CORRESP 1 filename1.htm Correspondence

[LETTERHEAD OF SMITH, GAMBRELL & RUSSELL, LLP]

 

May 3, 2005

 

VIA FACSIMILE (202-772-9211) AND EDGAR CORRESPONDENCE

 

Barbara C. Jacobs

Assistant Director

United States Securities and Exchange Commission

450 Fifth Street, N.W.

Mail Stop 0408

Washington, DC 20549

 

  Re: Radiant Systems, Inc.

Form S-3, filed March 24, 2005

File No. 333-123549

 

Form 10-K filed March 15, 2004

File No. 0-22065

 

Dear Ms. Jacobs:

 

This letter is submitted on behalf of our client, Radiant Systems, Inc. (the “Company”), and is intended to serve as the Company’s response to your letter dated April 22, 2005 regarding the above-referenced Form S-3 and Form 10-K. The numbered paragraphs below correspond to the numbered comments from your letter.

 

Form S-3

 

1. We note that you have incorporated by reference the Form 10-K filed March 15, 2005 and this Form 10-K incorporates certain management information from your definitive proxy material, which has not yet been filed. Please be aware that we cannot accelerate the effectiveness of this registration statement until all required management information has been filed.
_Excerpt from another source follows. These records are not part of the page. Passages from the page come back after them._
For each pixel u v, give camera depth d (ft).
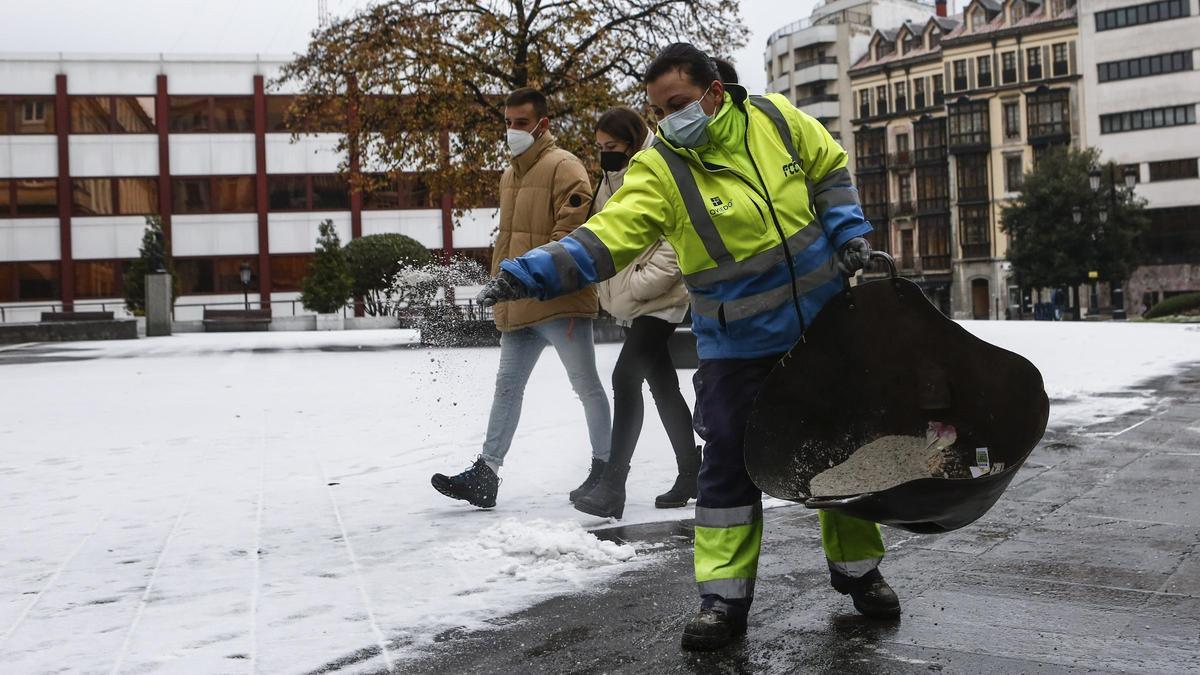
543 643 8.82
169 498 16.12
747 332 8.98
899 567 10.82
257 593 10.59
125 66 146.72
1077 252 179.22
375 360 51.62
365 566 11.61
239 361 53.67
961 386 8.95
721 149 9.04
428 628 9.32
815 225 9.17
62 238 146.30
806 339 8.70
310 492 16.42
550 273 8.37
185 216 148.05
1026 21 210.59
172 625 9.57
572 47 70.38
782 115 9.29
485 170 69.31
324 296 122.21
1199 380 29.78
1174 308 126.41
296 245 150.30
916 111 226.17
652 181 8.96
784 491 8.77
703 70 8.93
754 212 8.86
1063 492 14.39
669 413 14.37
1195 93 193.67
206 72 147.95
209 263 148.77
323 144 150.00
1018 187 209.87
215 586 10.91
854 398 8.98
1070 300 196.03
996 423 8.80
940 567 10.76
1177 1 194.39
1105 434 19.61
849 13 252.01
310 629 9.37
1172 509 13.15
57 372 47.11
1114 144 202.49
If you do not file your definitive proxy materials within the allowed 120 days of the end of your fiscal year, or April 30, 2005, in your case, you must amend the Form 10-K to include the required management information. See Corp. Fin. Telephone Interp. H.6.

 

On May 2, 2005, the Company filed an amendment to the Form 10-K containing all of the Part III information that was omitted from the initial filing.


Barbara C. Jacobs

May 3, 2005

Page 2

 

Form 10-K for December 31, 2004

Controls and Procedures, page 57

 

2. We note that you state that there were “no significant changes” to Radiant’s internal controls. Item 308(c) of Regulation S-K requires that you disclose any changes that have materially affected or are reasonably likely to materially affect your internal control over financial reporting. Please tell us whether there were any changes that would have a material affect or were likely to have a material affect upon Radiant’s internal control over financial reporting for the quarter ended December 31, 2004. Future filings should track the language of Item 308(c) of Regulation S-K.

 

In its amendment to the Form 10-K filed on May 2, 2005, the Company amended Item 9A to track the language of Item 308(c) of Regulation S-K, and will do so in its future filings.

 

Should you require anything further, or if we may be of assistance, please do not hesitate to contact me at (404) 815-3703.

 

Sincerely,

/s/ Kenneth L. Mooney


Kenneth L. Mooney

 

KLM/sgr

 

cc: Jamie Graves, Director of Legal Affairs, Radiant Systems, Inc.